Magnitude 4.5 earthquake shakes southern Californians awake
The magnitude-4.5 earthquake occurred early Wednesday and was centered 2 miles north of Banning, about 85 miles east of Los Angeles.
US Geological Survey
Banning, Calif.
A small earthquake gave an early morning wake-up call to the inland region of Southern California.
The U.S. Geological Survey says the magnitude-4.5 jolt occurred at 6:42 a.m. Wednesday and was centered 2 miles north of Banning, about 85 miles east of Los Angeles. The depth of the quake was 10 miles below the surface.
The Riverside County Fire Department received no reports of problems from the quake.
USGS seismologist Lucy Jones says the area has a history of many quakes in the magnitude-4 range.
Banning is a small city along Interstate 10 in the San Gorgonio Pass between the San Bernardino and San Jacinto mountain ranges.
“We still call it small,” USGS seismologist Lucy Jones told The Los Angeles Times. “For those close to the quake it feels very strong, but there’s nothing in California that should be damaged at that level.”
It was the largest quake in the area since 1992 and was related to the San Andreas fault system, Jones said.
The San Andreas Fault is a place where two tectonic plates touch, the North American and Pacific Plates. The plates are rigid (or almost rigid) slabs of rock that comprise the crust and upper mantle of the Earth. The fault is about 700 miles long as the crow flies and about 800 miles long when its curves are measured.
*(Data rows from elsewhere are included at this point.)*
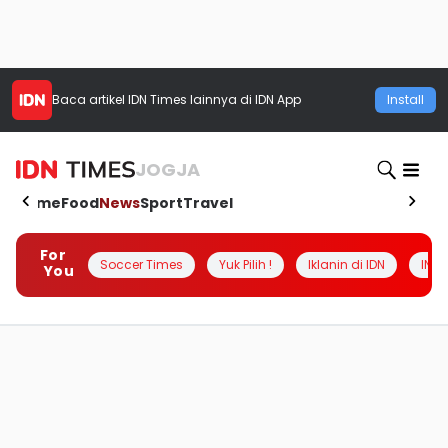
Baca artikel
IDN Times
lainnya di IDN App
Install
JOGJA
Home
Food
News
Sport
Travel
For
Soccer Times
Yuk Pilih !
Iklanin di IDN
INSI
You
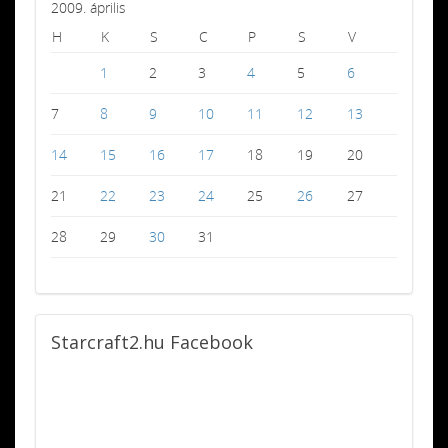
2009. április
H
K
S
C
P
S
V
1
2
3
4
5
6
7
8
9
10
11
12
13
14
15
16
17
18
19
20
21
22
23
24
25
26
27
28
29
30
31
Starcraft2.hu
Facebook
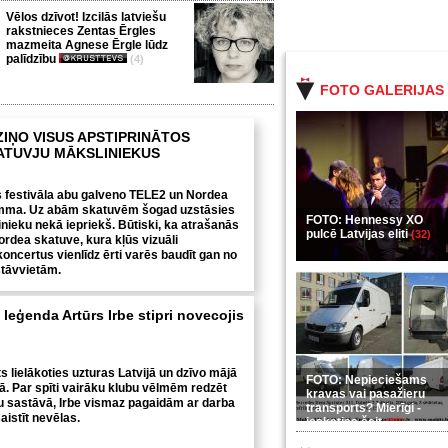
Vēlos dzīvot! Izcilās latviešu
rakstnieces Zentas Ērgles
mazmeita Agnese Ērgle lūdz
palīdzību
(4)
FOTO GALERIJAS
ZIŅO VISUS APSTIPRINĀTOS
ATUVJU MĀKSLINIEKUS
 festivāla abu galveno TELE2 un Nordea
mma. Uz abām skatuvēm šogad uzstāsies
FOTO: Hennessy XO
inieku nekā iepriekš. Būtiski, ka atrašanās
pulcē Latvijas eliti
(32)
ordea skatuve, kura kļūs vizuāli
oncertus vienlīdz ērti varēs baudīt gan no
stāvvietām.
leģenda Artūrs Irbe stipri novecojis
s lielākoties uzturas Latvijā un dzīvo mājā
FOTO: Nepieciešams
. Par spīti vairāku klubu vēlmēm redzēt
kravas vai pasažieru
u sastāvā, Irbe vismaz pagaidām ar darba
transports? Mierīgi -
aistīt nevēlas.
ieskaties šeit
(35)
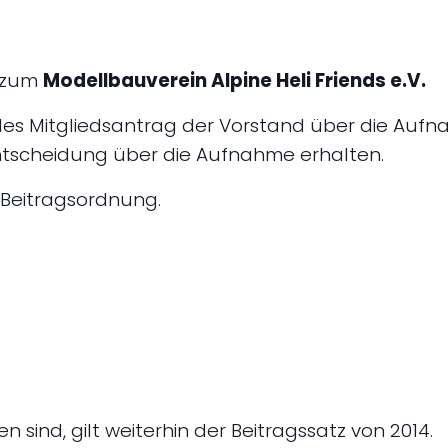
g zum
Modellbauverein Alpine Heli Friends e.V.
es Mitgliedsantrag der Vorstand über die Aufna
Entscheidung über die Aufnahme erhalten.
r Beitragsordnung.
n sind, gilt weiterhin der Beitragssatz von 2014.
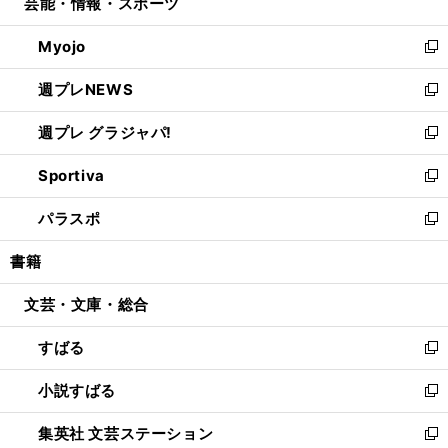
芸能・情報・スポーツ
く
で
ド
ィ
い
開
ウ
ン
ウ
Myojo
く
で
ド
ィ
新
開
ウ
ン
し
週プレNEWS
く
で
ド
い
新
開
ウ
ウ
し
週プレ グラジャパ!
く
で
ィ
い
新
開
ン
ウ
し
Sportiva
く
ド
ィ
い
新
ウ
ン
ウ
し
パラスポ
で
ド
ィ
い
新
開
ウ
ン
ウ
し
書籍
く
で
ド
ィ
い
開
ウ
ン
ウ
文芸・文庫・総合
く
で
ド
ィ
開
ウ
ン
すばる
く
で
ド
新
開
ウ
し
小説すばる
く
で
い
新
開
ウ
し
集英社 文芸ステーション
く
ィ
い
新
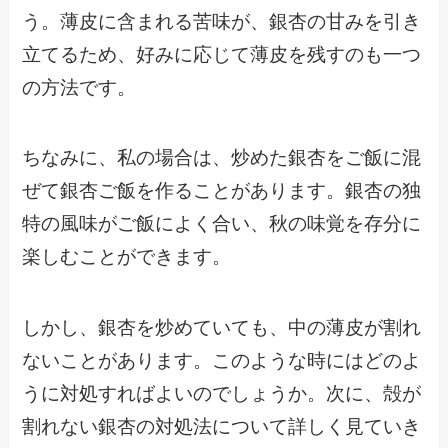
う。薄皮に含まれる苦味が、銀杏の甘みを引き
立てるため、好みに応じて薄皮を残すのも一つ
の方法です。
ちなみに、私の場合は、炒めた銀杏をご飯に混
ぜて銀杏ご飯を作ることがあります。銀杏の独
特の風味がご飯によく合い、秋の味覚を存分に
楽しむことができます。
しかし、銀杏を炒めていても、中の薄皮が割れ
ないことがあります。このような時にはどのよ
うに対処すればよいのでしょうか。次に、殻が
割れない銀杏の対処法について詳しく見ていき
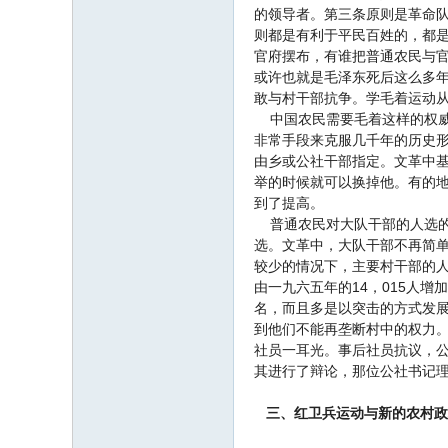
的领导者。第三条原则是革命
则都是有利于平民百姓的，都是
官府摆布，有谁把普通农民与
或许也就是毛泽东死后这么多
敢与村干部抗争。学毛着运动
中国农民需要毛着这样的权威
非常手段来克服几千年的历史
由乡或公社干部指定。文革中
举的时候就可以换掉他。有的地
到了提高。
普通农民对大队干部的人选的
选。文革中，大队干部不再简单
较少的情况下，主要村干部的
由一九六五年的14，015人增
名，而且多是以突击的方式发展
到他们不能再垄断村中的权力
社员一耳光。事后社员抗议，公
其进行了辩论，那位公社书记理
三、红卫兵运动与新的农村政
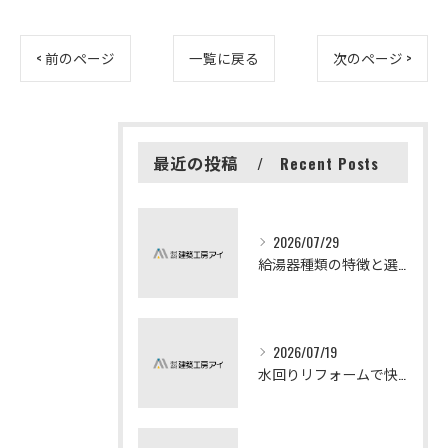
< 前のページ
一覧に戻る
次のページ >
最近の投稿
Recent Posts
2026/07/29
給湯器種類の特徴と選び方ガイド
2026/07/19
水回りリフォームで快適な暮らしを実現する方法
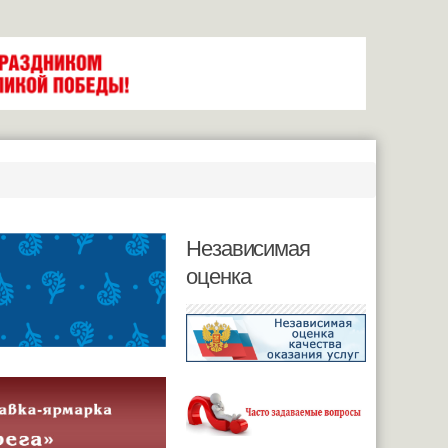
Независимая
оценка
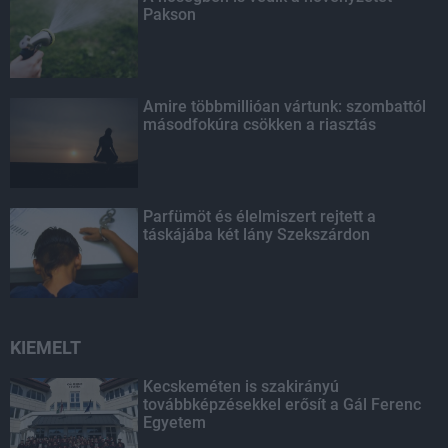
Pakson
Amire többmillióan vártunk: szombattól
másodfokúra csökken a riasztás
Parfümöt és élelmiszert rejtett a
táskájába két lány Szekszárdon
KIEMELT
Kecskeméten is szakirányú
továbbképzésekkel erősít a Gál Ferenc
Egyetem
It is roughly ten miles deep, and reaches in the south from the Salton Sea in Imperial county to northern California's Cape Mendocino in Humboldt county, according SanAndreasFault.org.
The San Andreas Fault is a "right lateral transform fault." This means that if two people face each other across the fault and it moves, each person will see the other person move to the right.